In a June 14 letter to NEM market participants, AER notably warned generators that are withdrawing available capacity from the market—especially if that behavior is to avoid the administered pricing cap—to heed market rule obligations. “Market participants must not by any act or omission, whether intentionally or recklessly, cause or significantly contribute to the circumstances causing a direction to be issued, without reasonable cause,” wrote AER Chair Clare Savage.

National gas and power market rule-maker Australian Energy Market Commission (AEMC), meanwhile, has set out to improve the quality and transparency of generator outages. The agency published a draft rule on May 26 as part of its medium-term projected assessment of system adequacy (MT PASA) process “to improve understanding about why particular generators are unavailable and how long they would take to come back online.” The draft rule, however, also requires generators to lodge a “reason” and a “recall time” when submitting their expected availability.

“As older generators approach the end of their technical life, their operators may shift to cyclical operating regimes, opting only to generate for certain periods of the year to maximize their profitability. This is due to large amounts of renewable energy generators entering the market and applying downward pressure on prices, especially at particular times of the day and year,” the AEMC acknowledged. The AEMC said that as more generators move to cyclical operating regimes, the challenge of operating the power system to deliver reliable, secure supply is expected to grow.

The AEMC has also acted quickly in response to recent market volatility in the NEM. On June 15, the regulator rolled out an administered price cap (APC) compensation process that allows scheduled generators, non-scheduled generators, scheduled network service providers, scheduled loads, ancillary service providers, and demand response service providers to bid into the market while providing protection from losses.

Under the process, which the AEMC will run independently (and will apply to eligible generators who supply during the AEMO’s suspension price periods), these parties can claim compensation if they provided energy or other services during an administered price period and incurred a net loss. “That is, their direct and/or opportunity costs exceeded their total revenue from the spot market over an entire ‘eligibility period,’ ” the AEMC specified.

While the CPT is designed “to protect customers from extended high price periods,” the APC compensation process, is “aimed to ensure generators continue to bid into the market and they do not face losses during this period,” the AEMC explained.

Is the NEM Broken? No, Says Power and Gas Trade Group

According to trade group AEC’s McNamara, the NEM’s suspension may ultimately lead to much-needed reform. “Is the NEM broken? The short answer is no,” she noted in a blog post explaining the current energy crisis.The long answer is recent events have revealed the need for some simple, but important repairs.”

McNamara suggested the crisis has been “a combination punch of shocks: global energy shortage, increased exposure to spot prices, cold, wet weather, and unplanned, prolonged outages.”

The result: A “perfect storm” of disruptions for Australia, which has historically been a substantial net exporter of energy, including coal and natural gas. The country’s net exports equate to over two-thirds of production. Around 90% of black coal energy production was exported in 2020, as was around 74% of domestic natural gas production, the government says.

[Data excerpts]

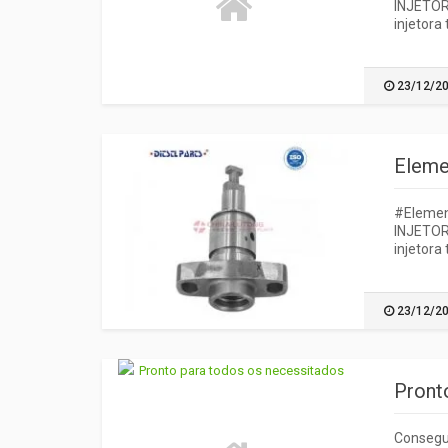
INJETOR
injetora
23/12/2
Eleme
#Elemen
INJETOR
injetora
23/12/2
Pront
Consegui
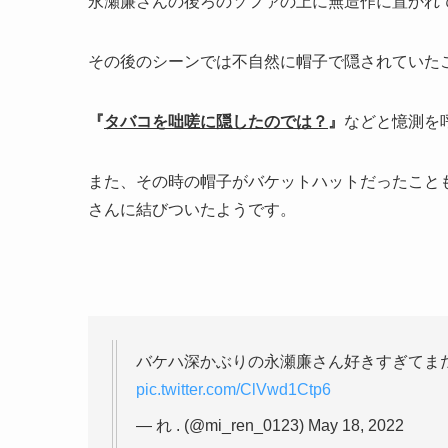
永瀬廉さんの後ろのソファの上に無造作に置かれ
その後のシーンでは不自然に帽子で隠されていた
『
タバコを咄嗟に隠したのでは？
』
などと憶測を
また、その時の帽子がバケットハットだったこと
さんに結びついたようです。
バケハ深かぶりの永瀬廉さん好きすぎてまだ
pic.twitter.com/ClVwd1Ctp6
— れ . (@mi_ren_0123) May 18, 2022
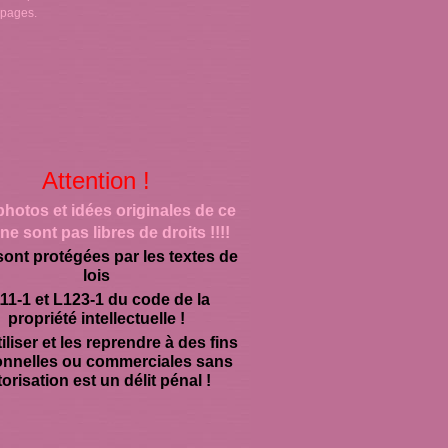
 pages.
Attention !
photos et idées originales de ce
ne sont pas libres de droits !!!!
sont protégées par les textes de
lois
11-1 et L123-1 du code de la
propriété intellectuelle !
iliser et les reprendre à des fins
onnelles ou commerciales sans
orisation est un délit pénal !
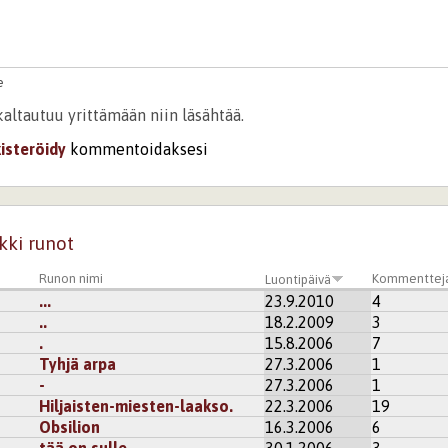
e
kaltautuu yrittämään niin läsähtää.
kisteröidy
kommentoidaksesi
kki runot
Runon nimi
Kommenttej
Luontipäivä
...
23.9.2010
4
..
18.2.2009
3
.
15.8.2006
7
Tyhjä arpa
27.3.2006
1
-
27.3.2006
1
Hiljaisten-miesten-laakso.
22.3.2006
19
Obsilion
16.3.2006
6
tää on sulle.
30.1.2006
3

...

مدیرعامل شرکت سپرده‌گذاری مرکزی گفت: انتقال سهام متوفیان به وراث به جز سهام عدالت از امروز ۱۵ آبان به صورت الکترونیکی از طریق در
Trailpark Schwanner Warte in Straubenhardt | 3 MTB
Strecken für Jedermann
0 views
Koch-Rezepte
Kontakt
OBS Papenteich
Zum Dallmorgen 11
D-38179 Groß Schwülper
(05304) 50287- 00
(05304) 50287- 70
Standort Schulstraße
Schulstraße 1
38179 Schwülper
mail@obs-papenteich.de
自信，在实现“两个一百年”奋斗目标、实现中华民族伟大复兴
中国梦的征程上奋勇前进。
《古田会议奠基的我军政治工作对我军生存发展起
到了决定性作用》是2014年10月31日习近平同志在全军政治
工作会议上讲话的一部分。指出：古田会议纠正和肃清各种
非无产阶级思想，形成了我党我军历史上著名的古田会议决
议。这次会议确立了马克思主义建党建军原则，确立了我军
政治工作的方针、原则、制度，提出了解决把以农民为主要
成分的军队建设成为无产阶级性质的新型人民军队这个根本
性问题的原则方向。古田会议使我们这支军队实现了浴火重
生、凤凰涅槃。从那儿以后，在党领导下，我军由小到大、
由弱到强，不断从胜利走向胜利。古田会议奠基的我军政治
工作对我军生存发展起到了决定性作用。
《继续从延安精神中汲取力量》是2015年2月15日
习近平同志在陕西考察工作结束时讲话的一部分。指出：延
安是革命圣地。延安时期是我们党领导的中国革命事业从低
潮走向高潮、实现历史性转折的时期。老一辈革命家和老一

Exercise brief:
Answer these questions from the Australian energy market passage:
(a) On what date did the AEMC publish its draft rule on generator outages?
(b) Which two items does that draft rule require generators to lodge when submitting their expected availability?
(c) About what share of domestic natural gas production did Australia export in 2020?

Solution to this problem:
(a) May 26
(b) A "reason" and a "recall time"
(c) Around 74%